→ **To do**
Exactly the lines from the line that has "d: 1.2 -> 0.4" through the final line below are to be retyped, and the pictures are not.

[Change detection data]
====

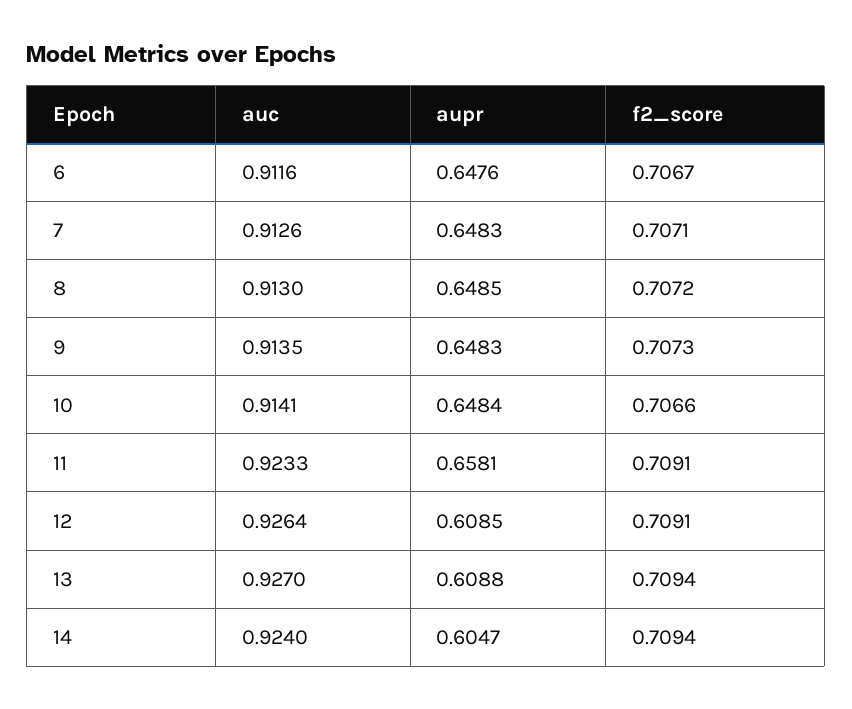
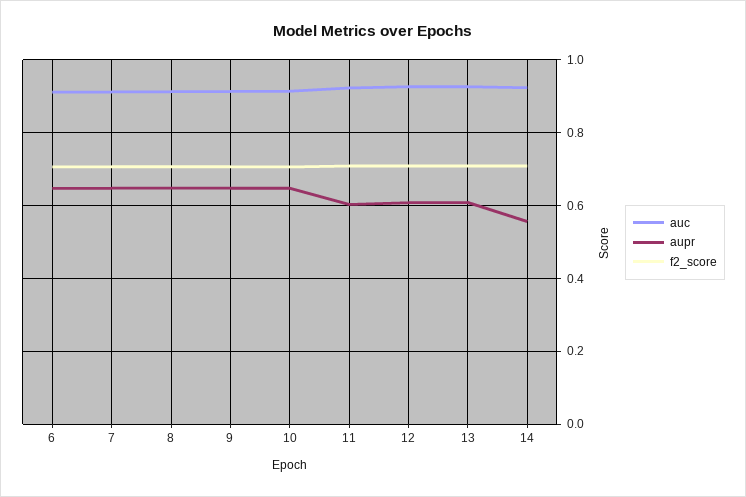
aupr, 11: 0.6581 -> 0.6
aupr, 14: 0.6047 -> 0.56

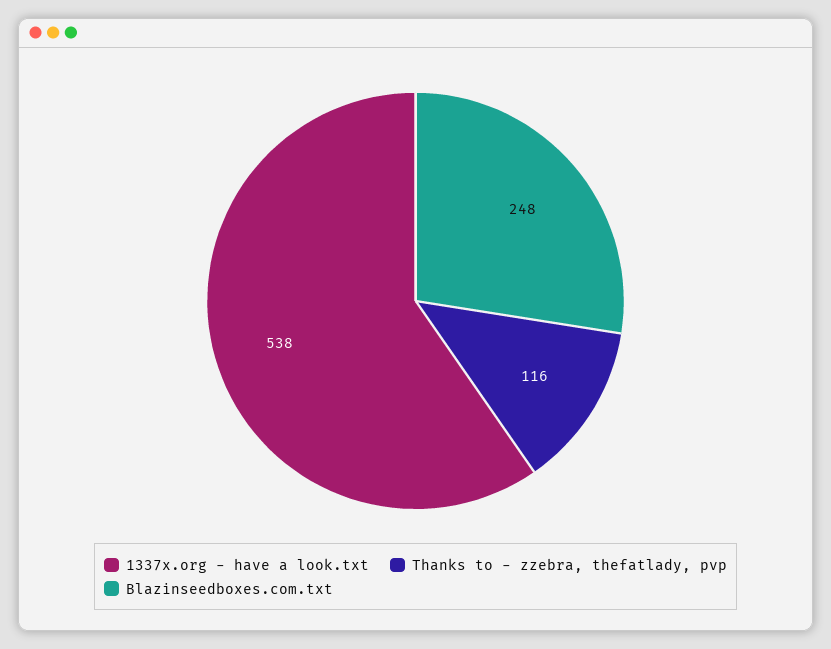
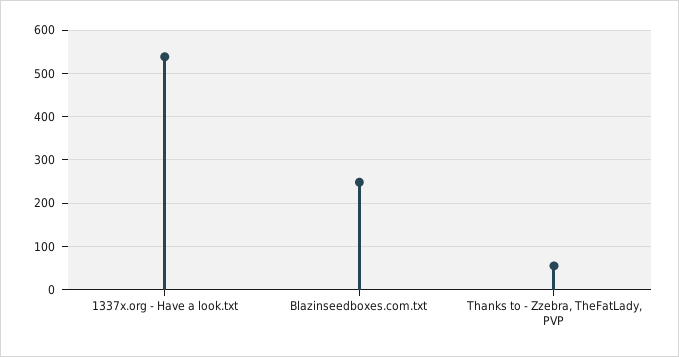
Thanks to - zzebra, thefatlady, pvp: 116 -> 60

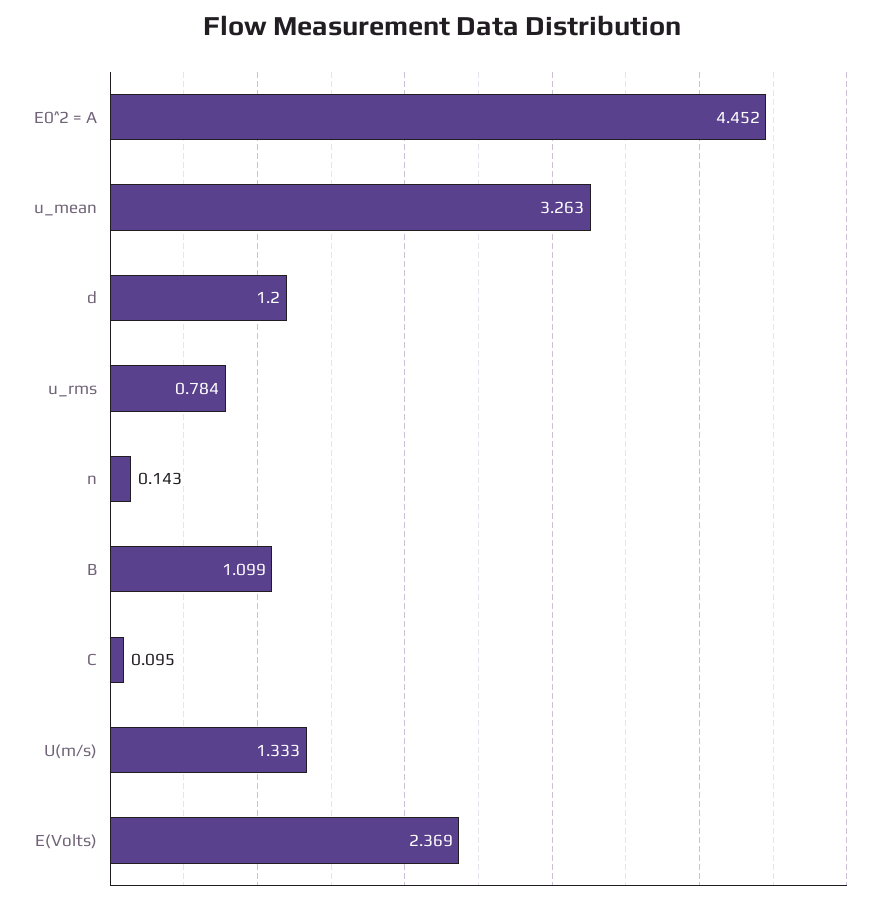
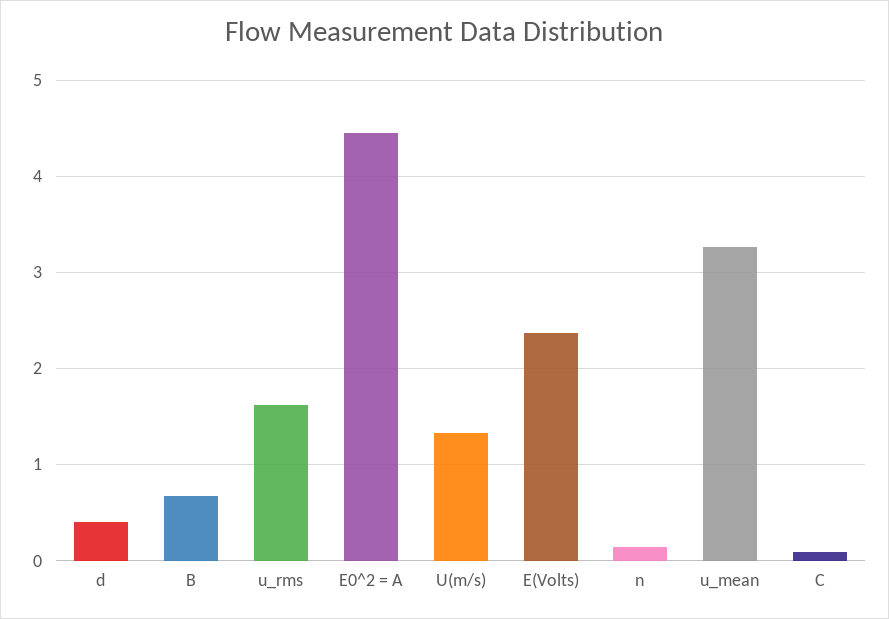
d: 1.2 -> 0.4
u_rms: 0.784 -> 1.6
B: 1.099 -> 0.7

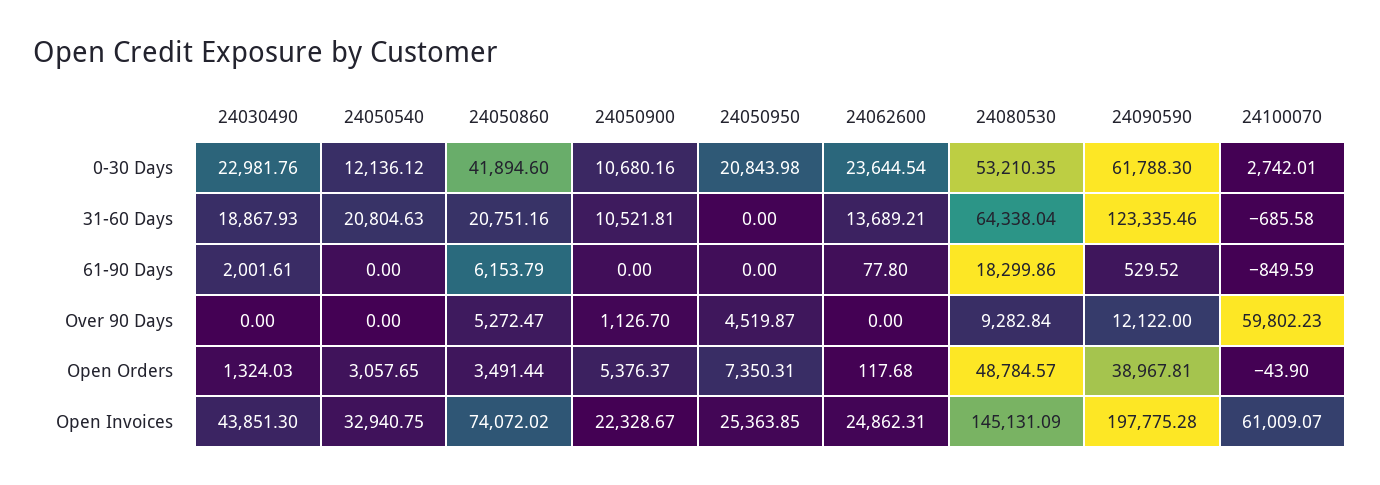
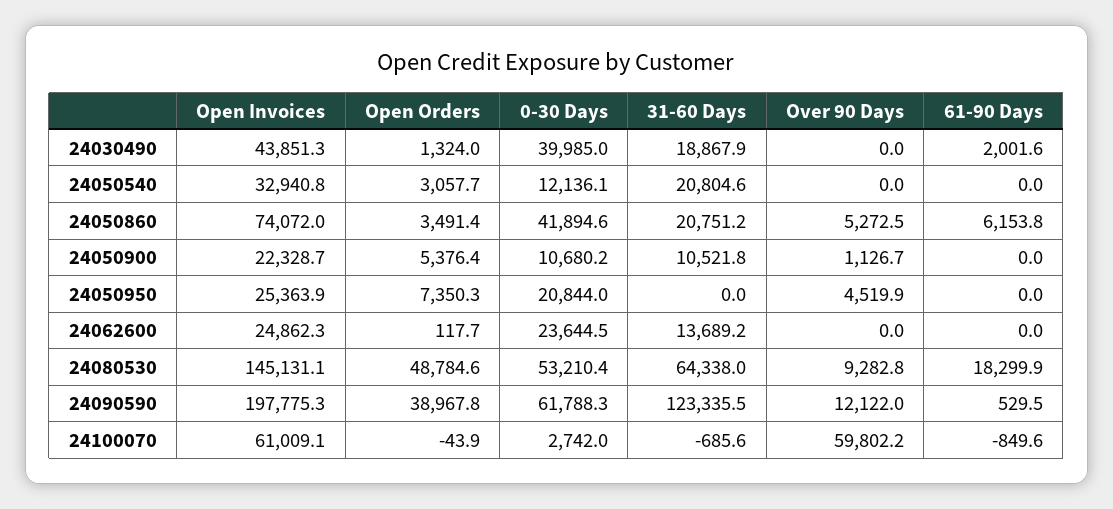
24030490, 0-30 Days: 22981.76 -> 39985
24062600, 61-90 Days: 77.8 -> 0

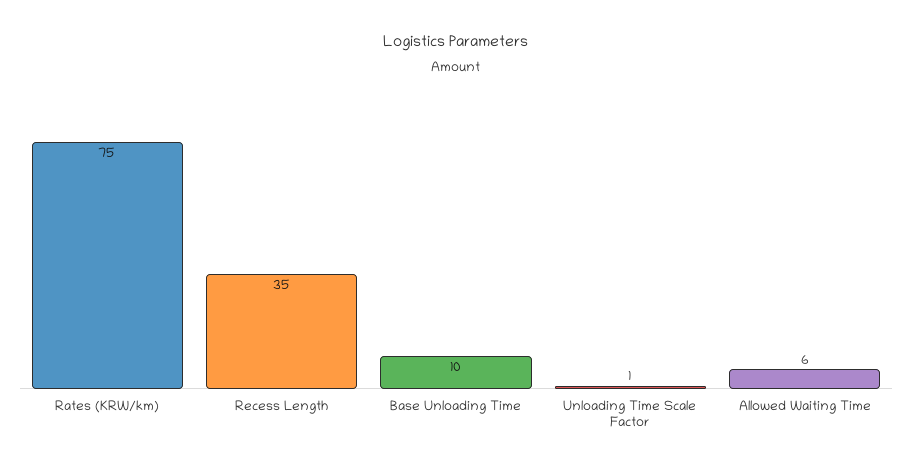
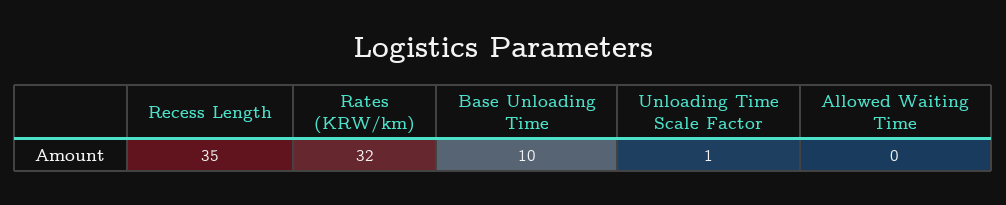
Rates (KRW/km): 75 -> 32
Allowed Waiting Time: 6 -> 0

====

→ **Task solution**
d: 1.2 -> 0.4
u_rms: 0.784 -> 1.6
B: 1.099 -> 0.7

24030490, 0-30 Days: 22981.76 -> 39985
24062600, 61-90 Days: 77.8 -> 0

Rates (KRW/km): 75 -> 32
Allowed Waiting Time: 6 -> 0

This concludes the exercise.